The managing editor of Obesity, Allison Templet, told us how the journal learned about the issues with ethics approval:
An author of the paper notified our publisher, Wiley, and the Editors-in-Chief that the paper was inaccurate in reporting approval by 2 human ethics committees. He reported that the paper had received approval from an ethics board in Bangladesh but that they did not actually apply to the National Committee for Medical and Health Research Ethics (REC) of Norway for approval.
Meanwhile we received a separate letter from the University of Oslo (with which the authors were affiliated) indicating the letter from the author was sent at the university’s request. The university confirmed that the research in question had not been approved by the university’s ethics board before it was conducted using the population in Bangladesh.
Templet told us why approval from Norway was required, even though the authors weren’t doing their research there:
We corresponded with the author and the Norwegian university to confirm that the authors were indeed affiliated with the University of Oslo, that they required ethics board approval of research in this case, and that it was not obtained. The Dean and Faculty Director of the Faculty of Medicine told us that approval of the Norwegian REC was required by the Health Research Act of 2009. A letter from them stated: “Approval from Norway is required when a Norwegian institution is responsible for the research in a developing country or financed the research. Before the Health Research Act of 2009, this was based on a regulation made by the Norwegian Ministry of Education and Research, implemented around 1990.”
Based on these facts, we retracted the paper. It should be noted that the retraction was based on failure of authors affiliated with a Norwegian university to obtain ethics board approval from their institution prior to their participation in human research, even though the research was conducted on a population in Bangladesh. There was no evidence that the population in Bangladesh was subject to unethical treatments or assessments.

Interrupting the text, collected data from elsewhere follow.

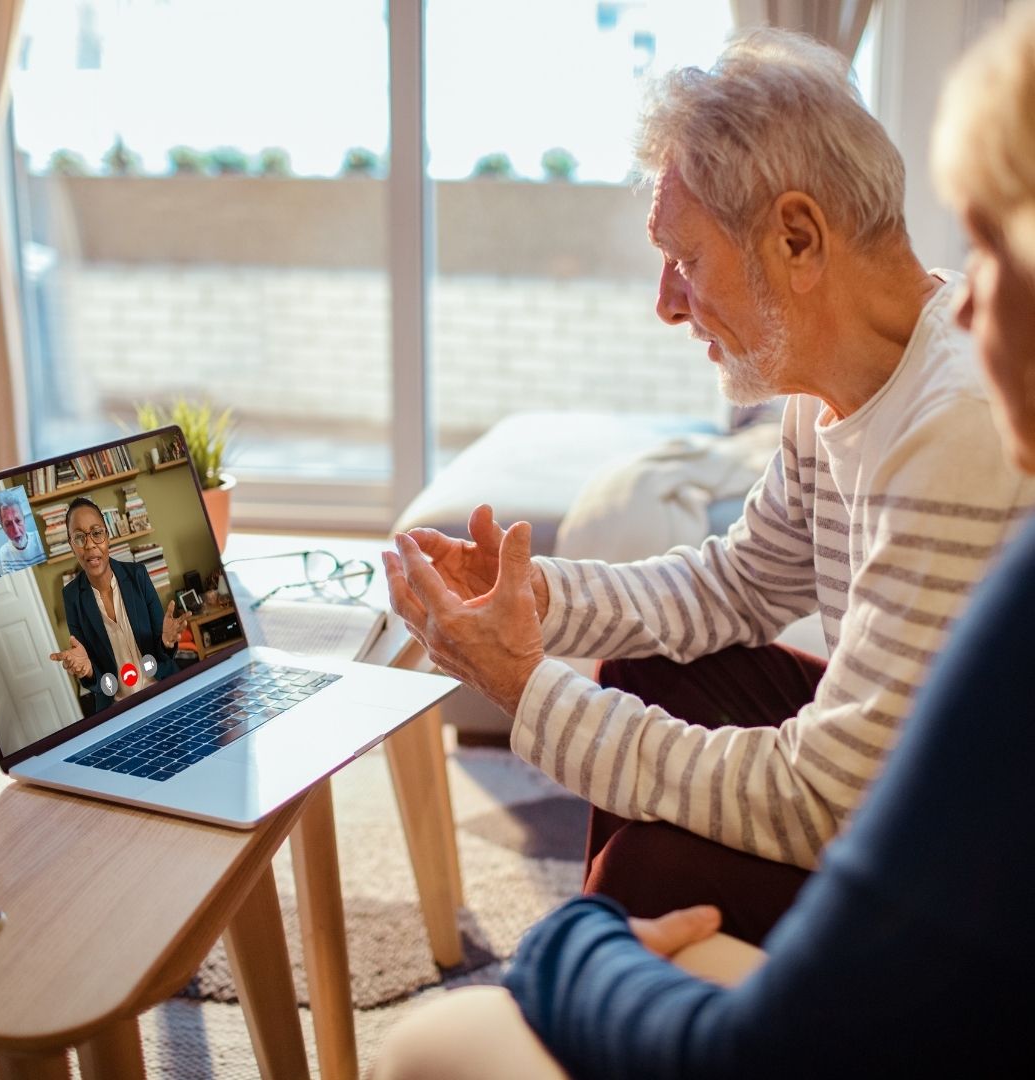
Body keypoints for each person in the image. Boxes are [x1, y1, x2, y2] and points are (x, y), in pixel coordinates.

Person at [371, 4, 1035, 1075]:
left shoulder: (958, 422)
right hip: (902, 776)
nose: (666, 305)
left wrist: (530, 694)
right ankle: (620, 968)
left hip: (950, 854)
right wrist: (528, 602)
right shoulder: (826, 394)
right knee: (644, 669)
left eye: (685, 260)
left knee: (652, 862)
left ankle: (607, 972)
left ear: (798, 239)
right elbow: (737, 583)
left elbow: (822, 800)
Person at [50, 496, 189, 711]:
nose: (89, 545)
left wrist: (167, 642)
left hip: (164, 691)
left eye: (96, 533)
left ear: (107, 535)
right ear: (71, 545)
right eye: (79, 538)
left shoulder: (138, 575)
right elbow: (95, 677)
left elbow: (161, 652)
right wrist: (87, 670)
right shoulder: (72, 597)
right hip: (117, 710)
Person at [0, 489, 45, 574]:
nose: (16, 530)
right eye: (8, 524)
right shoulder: (4, 552)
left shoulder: (39, 538)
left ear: (24, 519)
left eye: (18, 520)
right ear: (3, 527)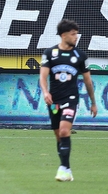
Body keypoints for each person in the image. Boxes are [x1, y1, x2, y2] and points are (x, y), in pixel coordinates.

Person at [39, 18, 97, 182]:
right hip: (54, 101)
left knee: (65, 131)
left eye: (76, 34)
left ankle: (63, 169)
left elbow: (88, 81)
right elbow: (43, 77)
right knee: (59, 135)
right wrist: (45, 92)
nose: (76, 37)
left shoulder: (80, 55)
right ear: (64, 35)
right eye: (73, 34)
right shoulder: (50, 53)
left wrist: (93, 102)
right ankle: (67, 168)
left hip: (71, 99)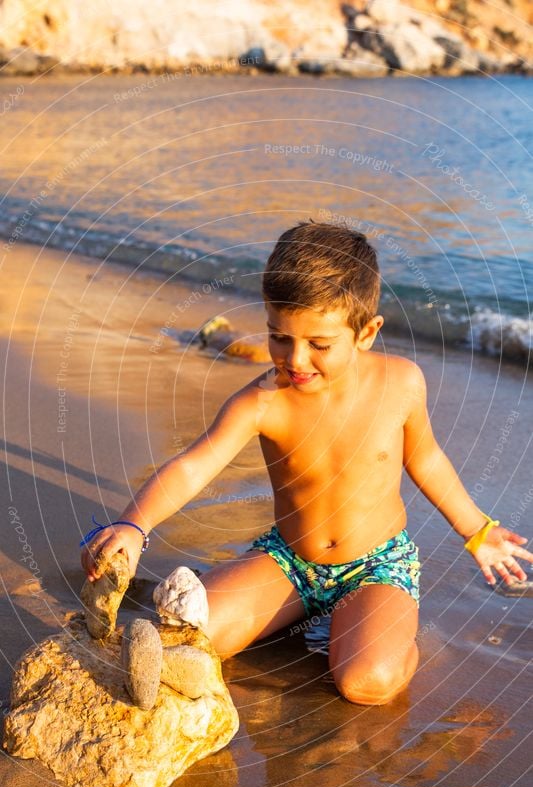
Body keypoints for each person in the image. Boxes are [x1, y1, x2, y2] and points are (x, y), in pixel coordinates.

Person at [80, 222, 532, 706]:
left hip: (377, 566)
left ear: (367, 332)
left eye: (319, 344)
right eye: (279, 336)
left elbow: (426, 458)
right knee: (191, 633)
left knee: (365, 683)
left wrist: (477, 531)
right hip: (290, 561)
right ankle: (305, 614)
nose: (296, 359)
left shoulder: (401, 384)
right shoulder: (262, 402)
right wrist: (135, 523)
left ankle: (384, 631)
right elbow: (196, 464)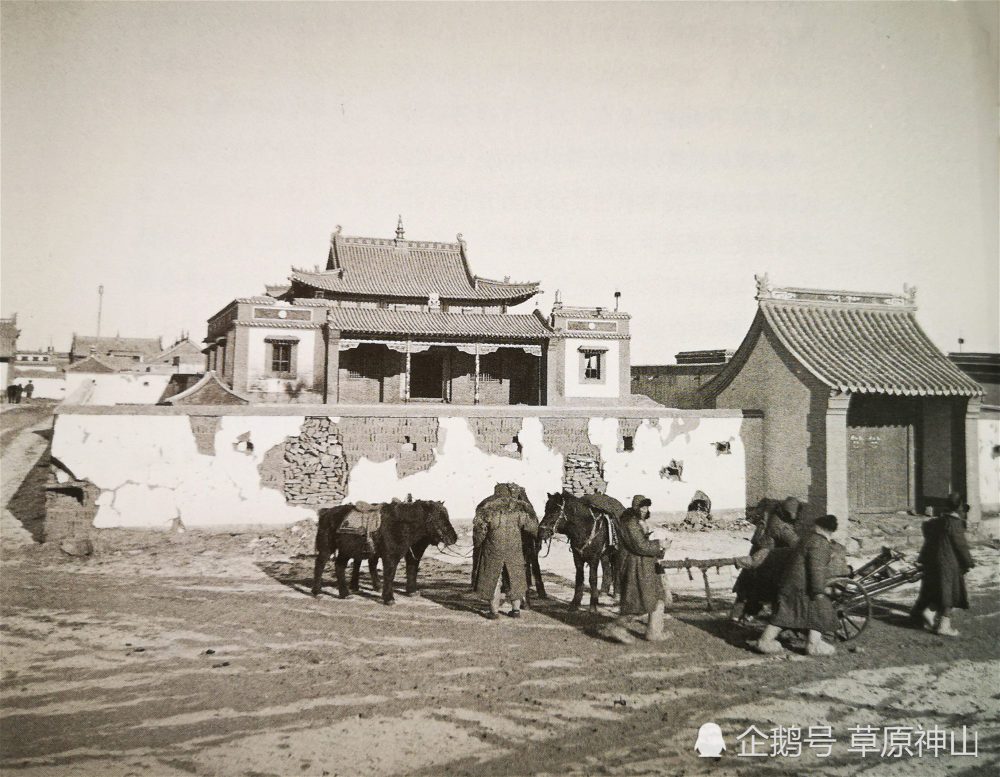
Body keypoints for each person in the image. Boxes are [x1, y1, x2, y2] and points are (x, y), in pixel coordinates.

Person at [752, 514, 840, 656]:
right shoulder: (820, 543)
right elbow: (816, 568)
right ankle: (813, 645)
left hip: (789, 585)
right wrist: (818, 591)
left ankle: (765, 641)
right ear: (830, 530)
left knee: (784, 615)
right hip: (801, 588)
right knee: (820, 609)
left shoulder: (807, 539)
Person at [604, 495, 667, 644]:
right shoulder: (630, 523)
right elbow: (640, 546)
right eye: (642, 507)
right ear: (636, 508)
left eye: (647, 507)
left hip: (645, 565)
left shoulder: (637, 522)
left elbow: (643, 544)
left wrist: (659, 547)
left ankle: (654, 632)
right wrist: (660, 544)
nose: (645, 510)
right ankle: (616, 627)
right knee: (637, 601)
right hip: (635, 567)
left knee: (657, 597)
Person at [910, 492, 975, 637]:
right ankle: (944, 627)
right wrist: (969, 562)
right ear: (959, 508)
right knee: (949, 594)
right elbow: (961, 546)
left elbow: (926, 530)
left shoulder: (939, 521)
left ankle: (928, 613)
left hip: (935, 561)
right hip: (949, 564)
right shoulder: (955, 523)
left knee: (938, 591)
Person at [730, 497, 802, 622]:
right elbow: (796, 543)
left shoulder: (770, 518)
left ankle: (739, 616)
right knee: (762, 591)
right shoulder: (780, 527)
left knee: (747, 589)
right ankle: (743, 617)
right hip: (765, 561)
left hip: (757, 556)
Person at [473, 484, 538, 619]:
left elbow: (480, 533)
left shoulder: (488, 511)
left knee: (494, 579)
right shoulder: (519, 511)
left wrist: (478, 545)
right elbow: (533, 528)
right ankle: (515, 611)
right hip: (514, 550)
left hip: (492, 551)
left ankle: (494, 612)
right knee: (515, 578)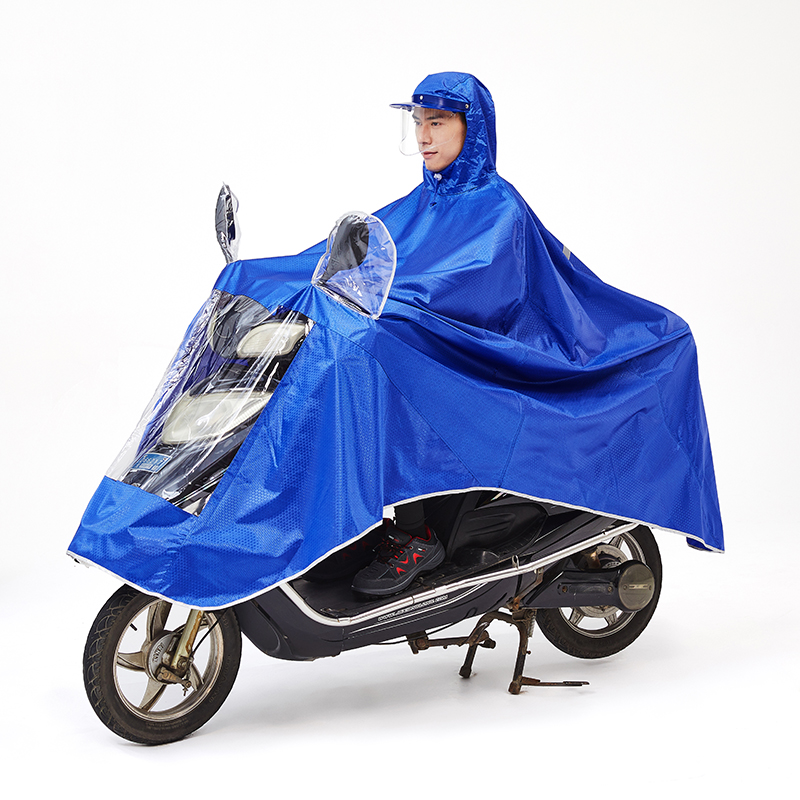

The article has not been cited, according to Thomson Scientific’s Web of Knowledge.
We also reached out to the University of Oslo for more information and will update with anything else we learn.
Update 12/11/15 9:38 a.m. eastern: Helpful reader “Morty” tipped us off to the fact that Hussein has issued two other corrections, also over ethics approvals.
With regard to the paper titled “Effect of Intervention in Subjects with High Risk of Diabetes Mellitus in Pakistan” by Hydrie et al., it was stated that the protocol was approved by the Norwegian Research Council. But the statement was made by mistake.
All the subjects were from Pakistan and the project was approved by the appropriate Ethics Committee of Baqai Medical University (Baqai Institute of Diabetology and Endocrinology). All participants provided informed consent prior to the collection of any data and the project was conducted in accordance with the Declaration of Helsinki.
And here’s the correction to “Increasing Prevalence of Type 2 Diabetes in a Rural Bangladeshi Population: A Population Based Study for 10 Years,” published by the Diabetes & Metabolism Journal:
With regard to the paper by Bhowmik et al. (Diabetes Metab J 2013;37:46-53), the statement that the protocol was approved by the Norwegian Ethical Committee is incorrect. The authors deeply apologize for the imprecise statement. All the subjects were from Bangladesh and ethical clearance was approved only by the Ethical Committee from Bangladesh. All necessary information was collected from the participants following participant consent. The research was conducted following Declaration of Helsinki.